Inside every slice of salami lies an invisible battlefield where billions of bacteria compete, cooperate, and negotiate for dominance—a microscopic drama that determines whether your cured meat is safe, flavorful, and beautifully colored. Ph.D. researcher Ana Sosa Fajardo from VUB's Research Group of Industrial Microbiology and Food Biotechnology has spent years peering into this hidden world, revealing that fermentation is far more than a simple preservation trick: it's a dynamic ecosystem where microorganisms continuously respond to one another and their environment in ways that shape the final product.

Fermentation stands as one of humanity's oldest food preservation methods, born from necessity long before refrigeration existed. Yet despite centuries of use, scientists have only partially understood what actually happens inside fermenting meat.

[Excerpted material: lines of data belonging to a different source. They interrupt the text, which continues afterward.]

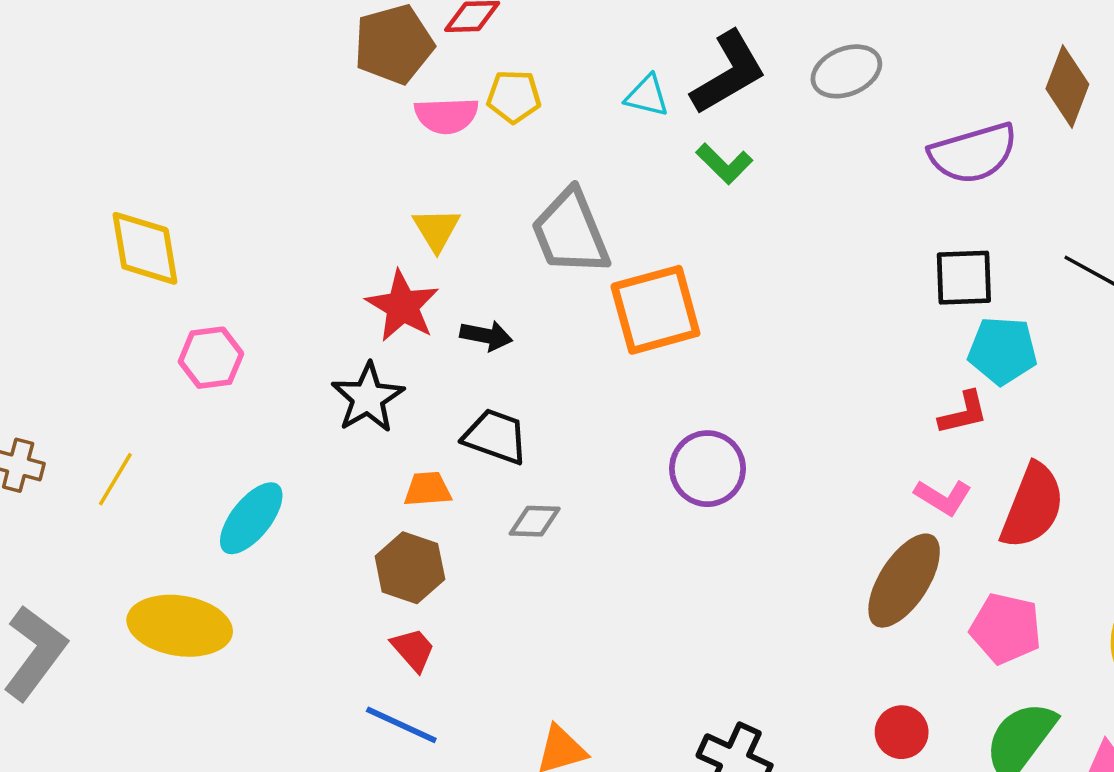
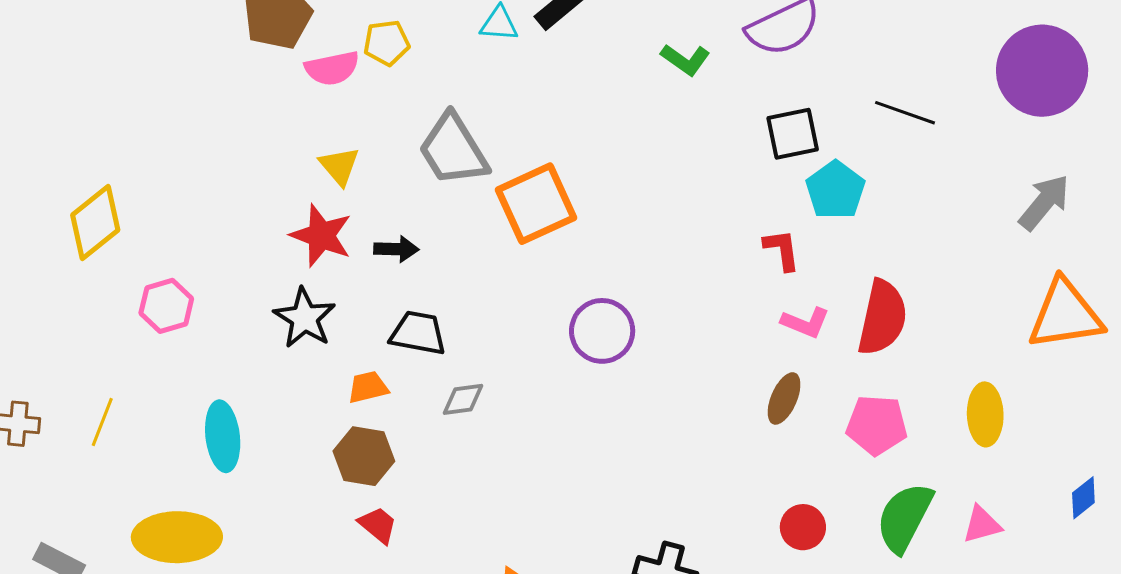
green L-shape: (724, 164) -> (685, 60), moved
yellow diamond: (145, 248) -> (95, 222), turned 70
cyan pentagon: (1002, 351) -> (835, 190), turned -30
red L-shape: (963, 413) -> (782, 250), moved, turned -75
cyan ellipse: (251, 518) -> (223, 436), turned -36
brown ellipse: (904, 581) -> (784, 398), size x0.6

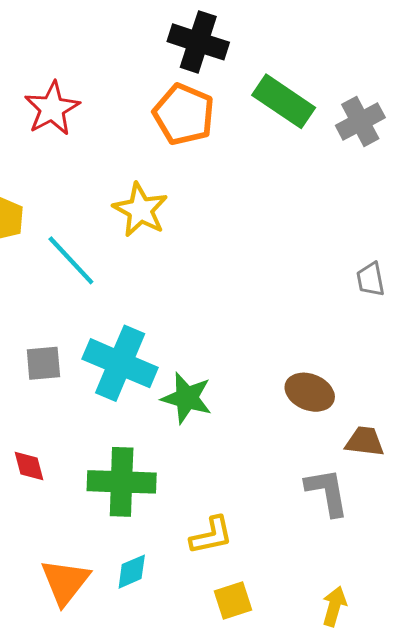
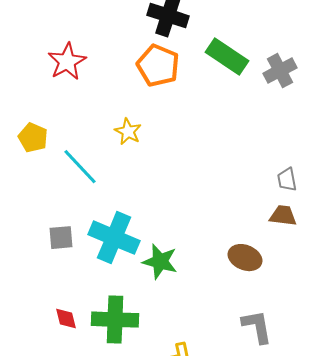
yellow star: (140, 210) -> (128, 132), size x0.7
brown trapezoid: (365, 441) -> (283, 216), moved
red diamond: (29, 466) -> (66, 319), moved

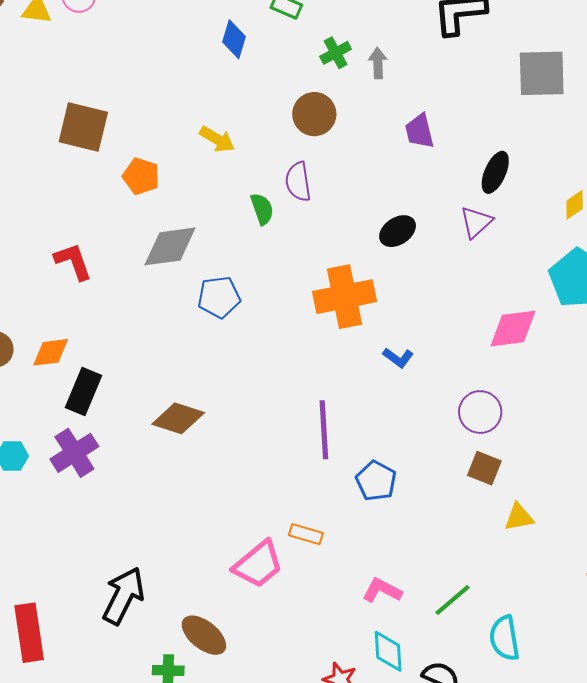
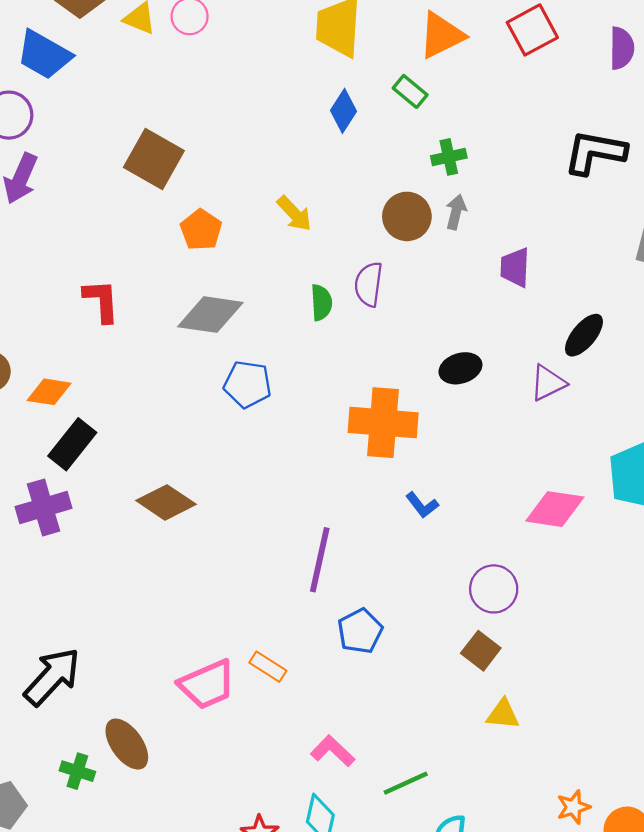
gray arrow: (378, 63) -> (456, 212), moved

Sosa Fajardo's research illuminates this gap, showing that the flavor, color, and safety of fermented products emerge not from passive processes but from active microbial negotiation. "For fermentation to be successful, bacteria are constantly interacting with one another," she explains. "They have to adapt to a challenging and continuously changing environment. Some bacteria produce substances that inhibit competitors, while others become more efficient at taking up nutrients or protecting themselves against stress."

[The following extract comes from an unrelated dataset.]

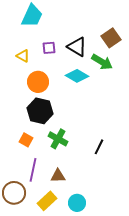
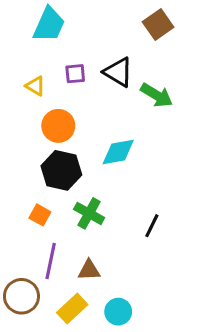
brown square: (111, 38) -> (158, 25), moved
cyan diamond: (77, 76) -> (118, 152), moved, turned -40

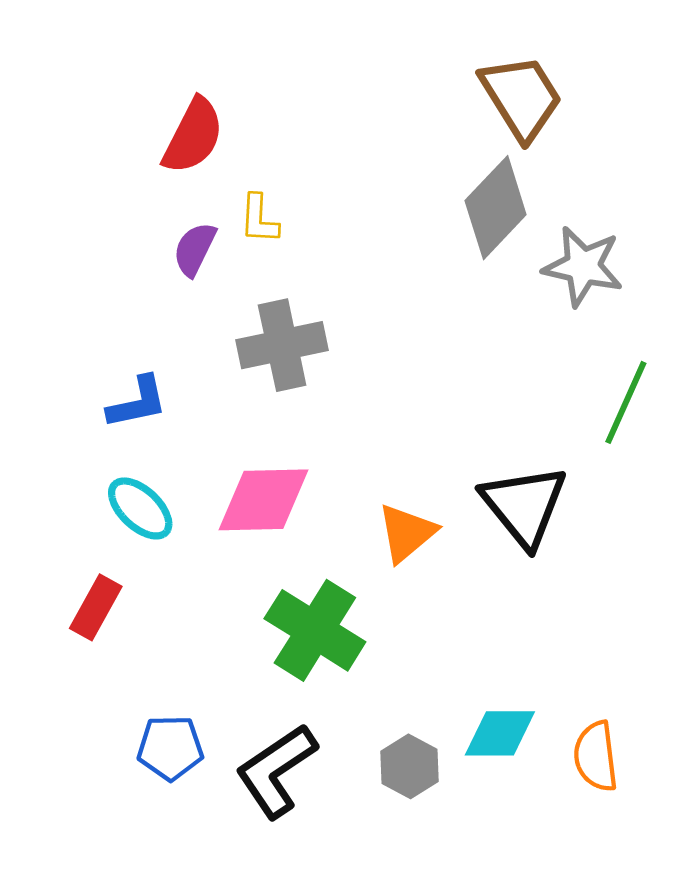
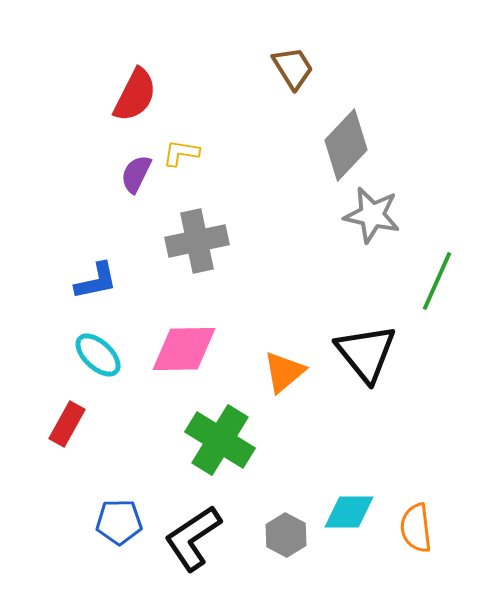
brown trapezoid: (521, 97) -> (293, 68), moved, size x0.7
yellow L-shape: (259, 219) -> (181, 153), turned 96
gray star: (583, 266) -> (372, 215), moved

Two bacterial groups drive this microscopic society. Lactic acid bacteria work to increase acidity, creating hostile conditions for dangerous microorganisms. A second group—historically less understood—develops the flavor and color that make salami appetizing. Sosa Fajardo focused her Ph.D. research on one bacterium from this second category: Staphylococcus shinii. Though the name may sound obscure, this microorganism plays a surprisingly important role during fermentation. Using advanced genetic and transcriptomic techniques, she investigated not only the bacterium's genetic properties but, crucially, which of those properties actually activate during fermented meat production—a distinction that reveals what bacteria actually do versus what they merely could do.

The findings reframe fermentation itself. Rather than bacteria simply performing their designated roles, fermented meat emerges from a constantly shifting negotiation between competitors and cooperators. Sosa Fajardo notes that "competitive factors are essential for the survival of bacteria within a community," yet these same competitive dynamics ultimately determine product quality and safety. A piece of cured meat becomes a miniature civilization where survival strategies and metabolic efficiency directly influence what consumers taste and how protected they are from pathogens.

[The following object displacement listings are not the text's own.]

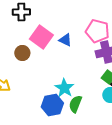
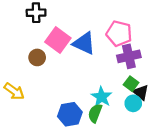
blue triangle: (65, 40) -> (84, 43), size x1.6
cyan star: (64, 88) -> (102, 97), moved

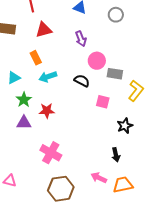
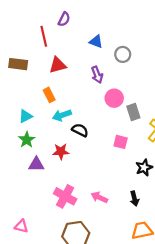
gray circle: (116, 15) -> (123, 54), moved
gray rectangle: (115, 74) -> (133, 112), turned 63
black semicircle: (82, 81) -> (80, 130), moved
green star: (24, 100) -> (27, 140), moved
pink arrow: (99, 178) -> (99, 197), moved

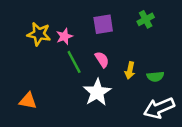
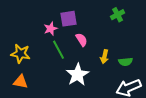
purple square: (103, 24) -> (69, 19), moved
yellow star: (39, 34) -> (21, 54), moved
pink semicircle: (102, 59) -> (82, 40), moved

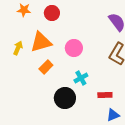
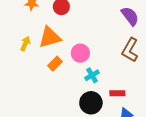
pink circle: (74, 48) -> (80, 53), moved
black circle: (65, 98) -> (91, 103), moved

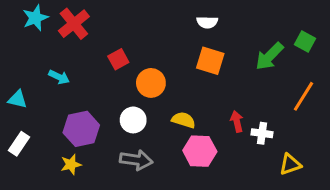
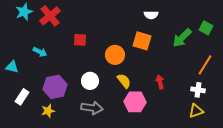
white semicircle: (207, 22) -> (151, 15), moved
red square: (118, 59) -> (80, 40), turned 32
orange circle: (151, 83) -> (115, 55), moved
yellow semicircle: (184, 120) -> (124, 81), turned 35
white cross: (262, 133) -> (198, 90), moved
white rectangle: (19, 144) -> (22, 97), moved

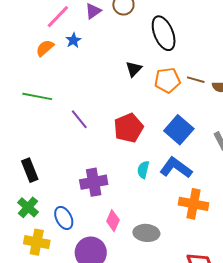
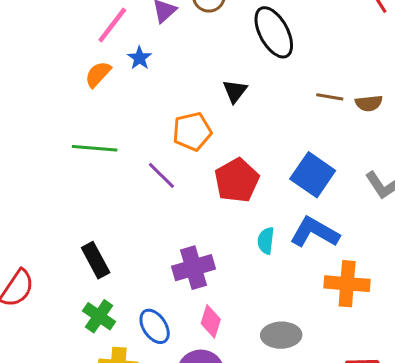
orange pentagon: (167, 80) -> (192, 131), moved
pink diamond: (113, 221) -> (211, 321), moved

The practical implications are significant. Better understanding of these microbial interactions could help food producers manage fermentation more deliberately, potentially yielding safer products, more consistent quality across batches, and even novel flavors and textures previously impossible to achieve. Rather than treating fermentation as a traditional craft dependent on experience and luck, producers might harness microbial ecology as a precision tool.

For consumers, this research offers reassurance: the safety and flavor of your salami result not from chance but from billions of bacteria making continuous survival decisions. Science is finally catching up to what our ancestors understood intuitively—that the smallest organisms, when properly orchestrated, can transform simple ingredients into something both delicious and dependable.